In the entries below, how many lines include "было"? Reply with the number and nothing more.

>>>>

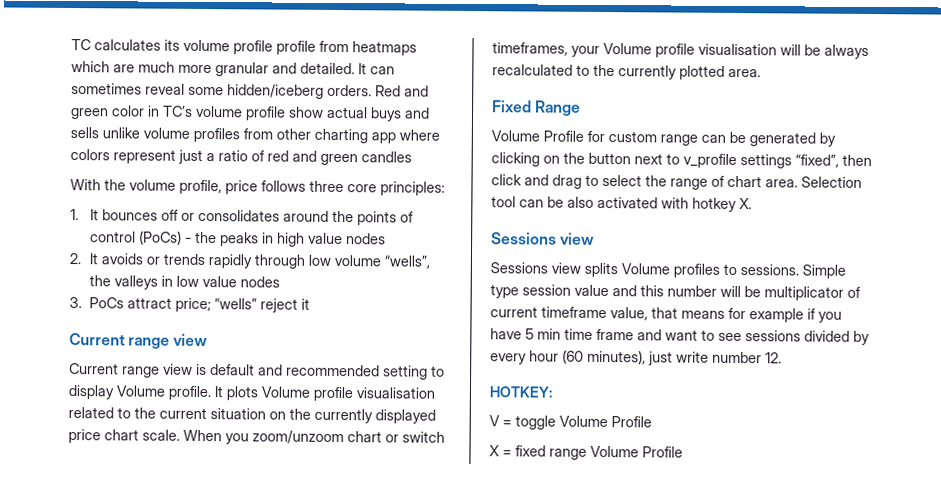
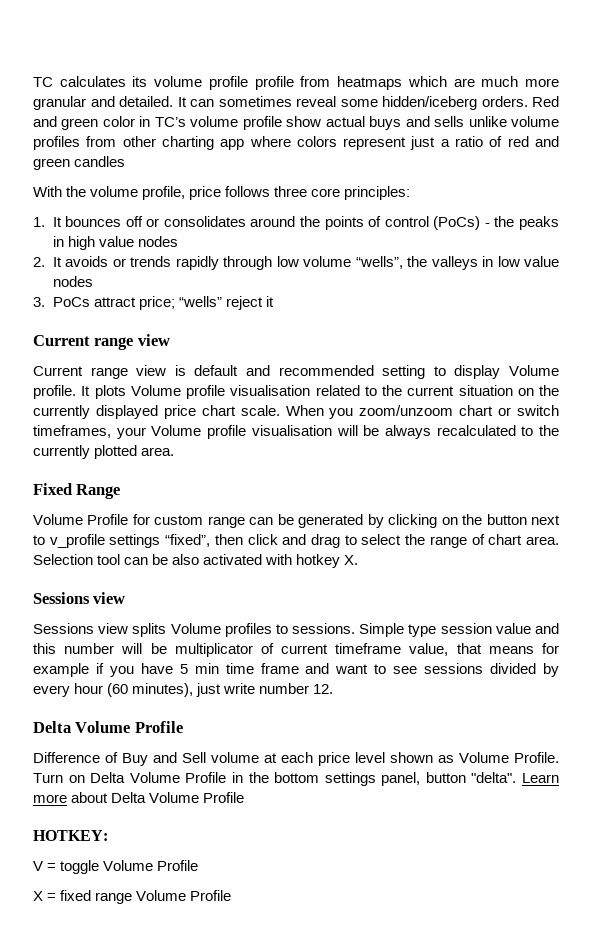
(782, 358) none -> [33,721,183,733] [33,752,559,766] [33,772,559,786] [33,792,245,803] // Delta Volume Profile // Difference of Buy and Sell volume at each price level shown as Volume Profile. Turn on Delta Volume Profile in the bottom settings panel, button "delta". Learn more about Delta Volume Profile

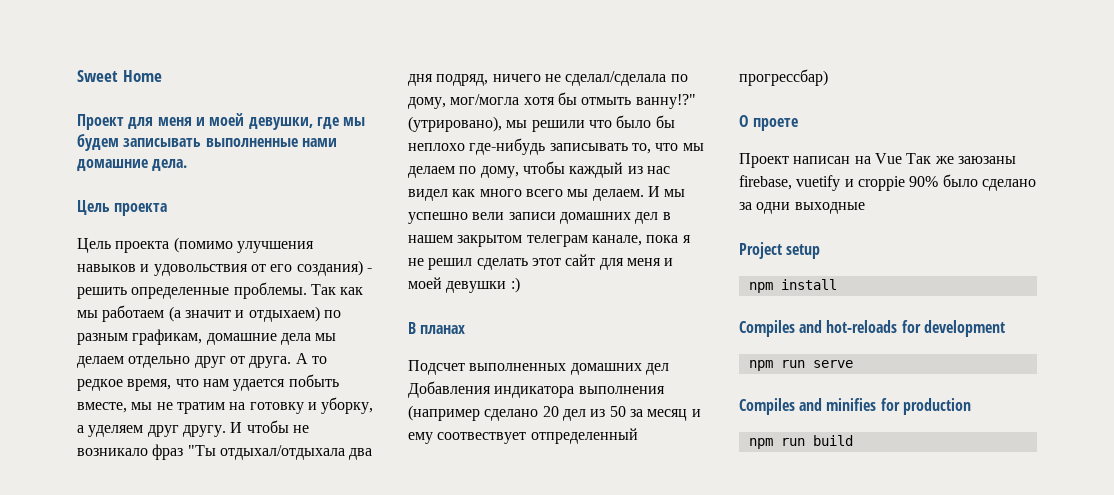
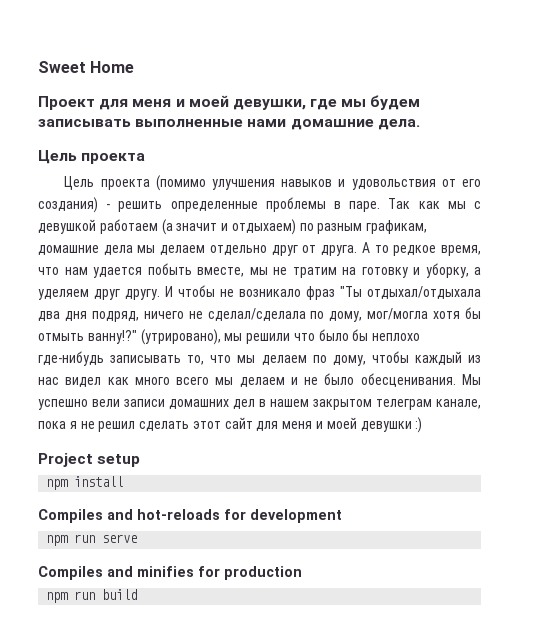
[233,282,307,299] проблемы. -> [265,197,381,212] проблемы в паре.
(98, 314) none -> [473,201,481,209] [38,219,96,234] с девушкой
[592,186,686,201] делаем. И мы -> [239,373,481,387] делаем и не было обесценивания. Мы
[408,322,466,334] [408,360,669,375] [408,381,665,398] [408,405,701,421] [408,428,638,444] [739,69,828,86] [739,115,799,131] [739,153,1016,168] [739,174,1036,191] [739,202,865,214] // В планах // Подсчет выполненных домашних дел Добавления индикатора выполнения (например сделано 20 дел из 50 за месяц и ему соотвествует отпределенный прогрессбар) // О проете // Проект написан на Vue Так же заюзаны firebase, vuetify и croppie 90% было сделано за одни выходные -> (423, 425) none

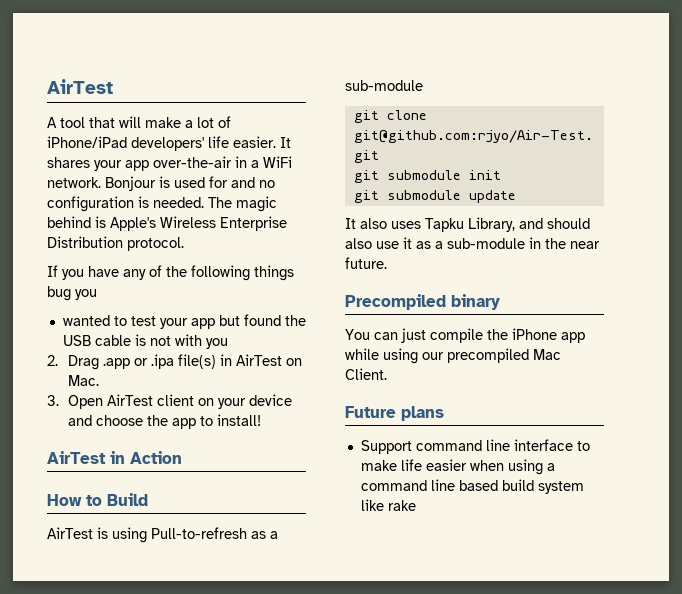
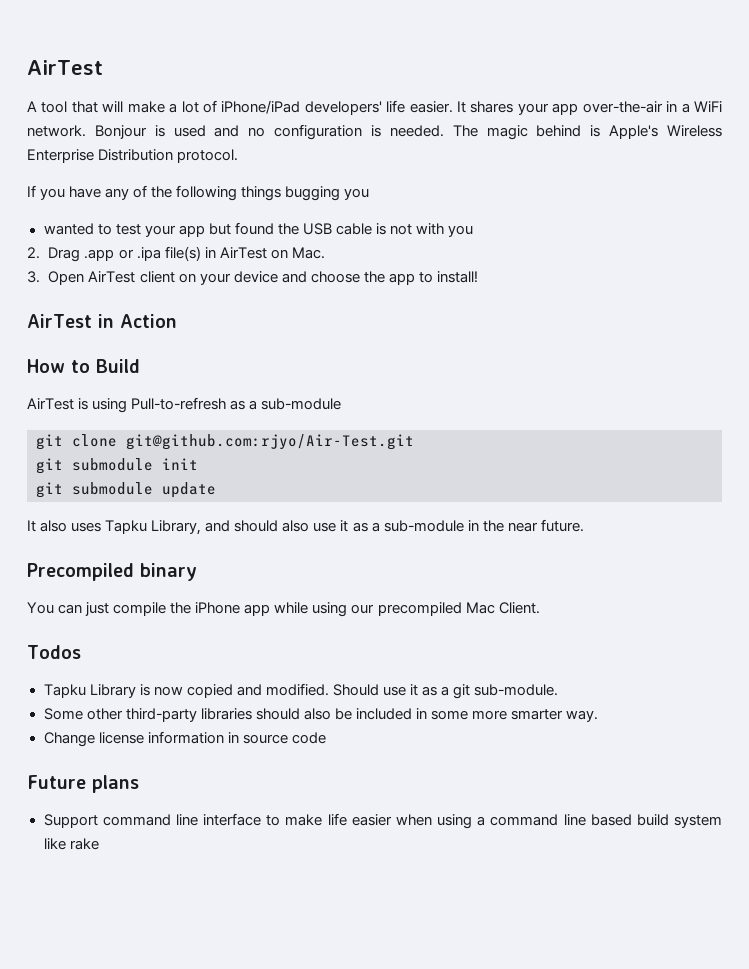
[209,176,228,188] for -> (206, 131) none
[47,286,71,301] bug -> [285,186,341,201] bugging
(387, 374) none -> [27,645,81,659] [43,683,559,699] [43,708,599,722] [43,731,326,747] // Todos // Tapku Library is now copied and modified. Should use it as a git sub-module. // Some other third-party libraries should also be included in some more smarter way. // Change license information in source code

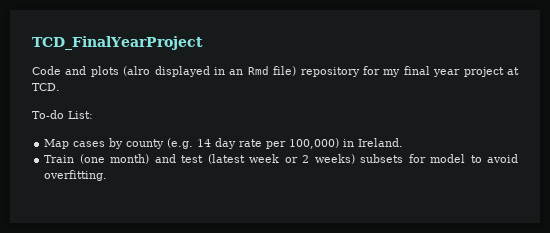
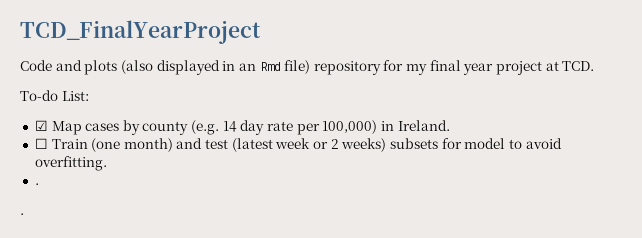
[123,66,151,76] (alro -> [120,60,153,74] (also
(93, 115) none -> [34,120,48,131] ☑
(404, 142) none -> [34,138,48,149] ☐
(108, 175) none -> [34,183,39,185] [20,213,24,215] // . // .

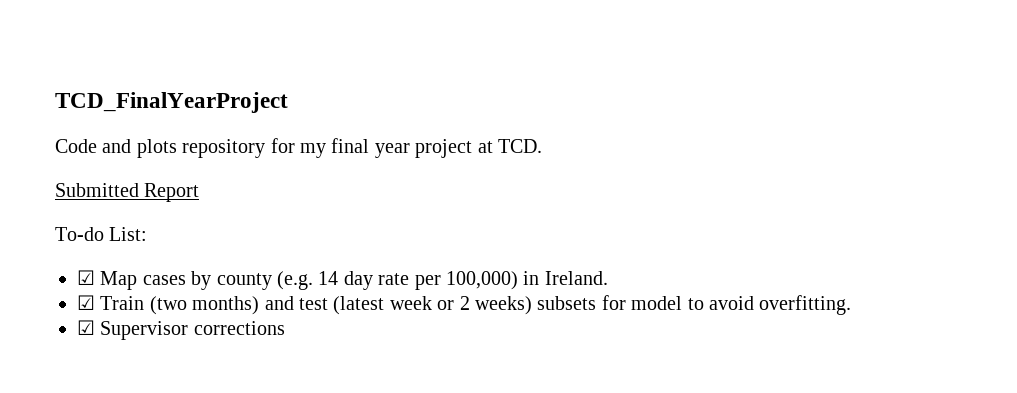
[120,60,311,75] (also displayed in an Rmd file) -> (177, 148) none
(595, 66) none -> [55,183,200,202] // Submitted Report
[34,138,173,152] ☐ Train (one month) -> [77,295,260,315] ☑ Train (two months)
[34,183,39,185] [20,213,24,215] . // . -> [77,320,285,340] ☑ Supervisor corrections

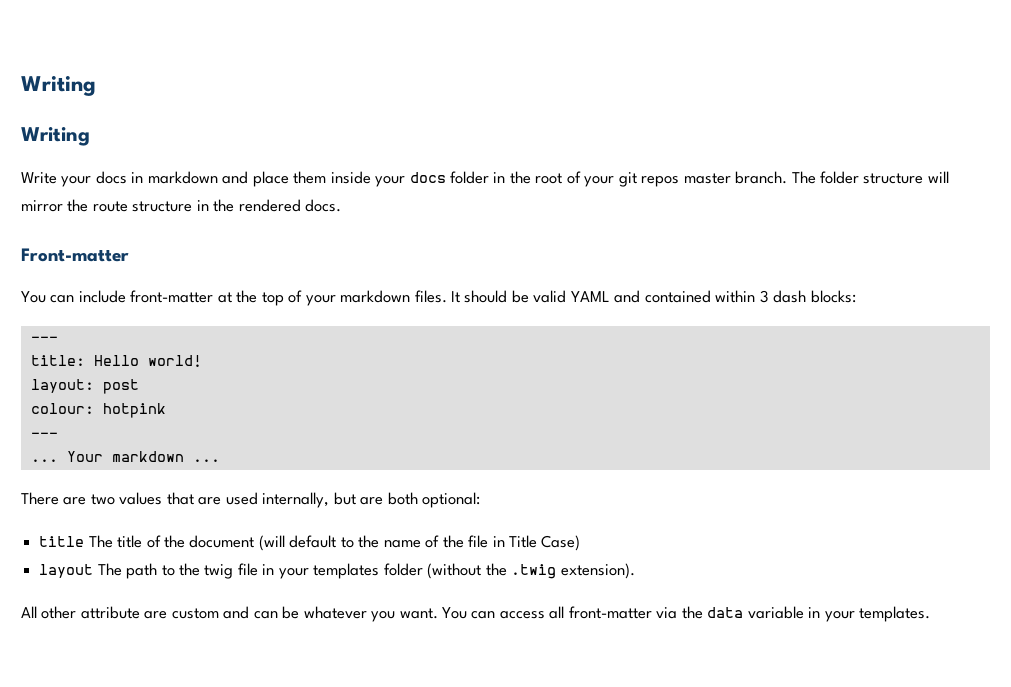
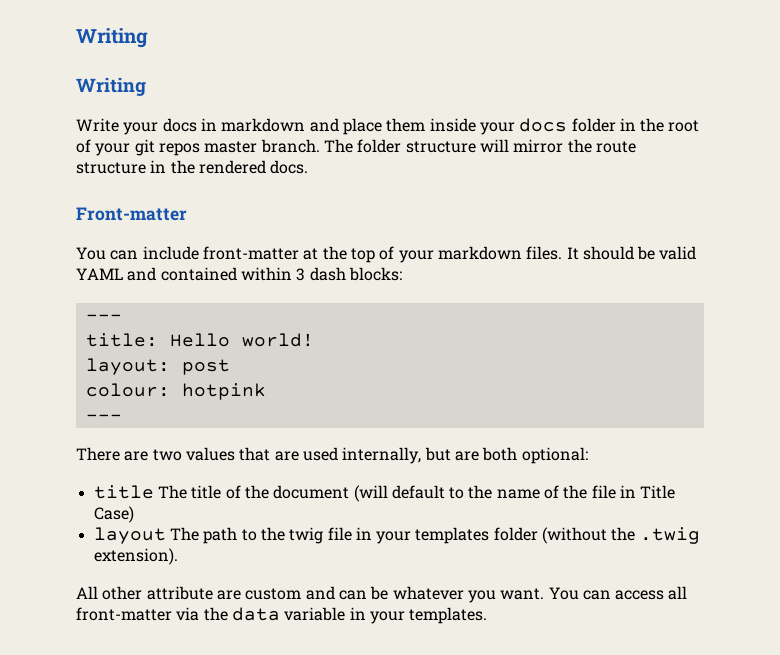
[30,451,220,462] // ... Your markdown ... -> (122, 417) none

<<<<

* _Exercise answer_:
2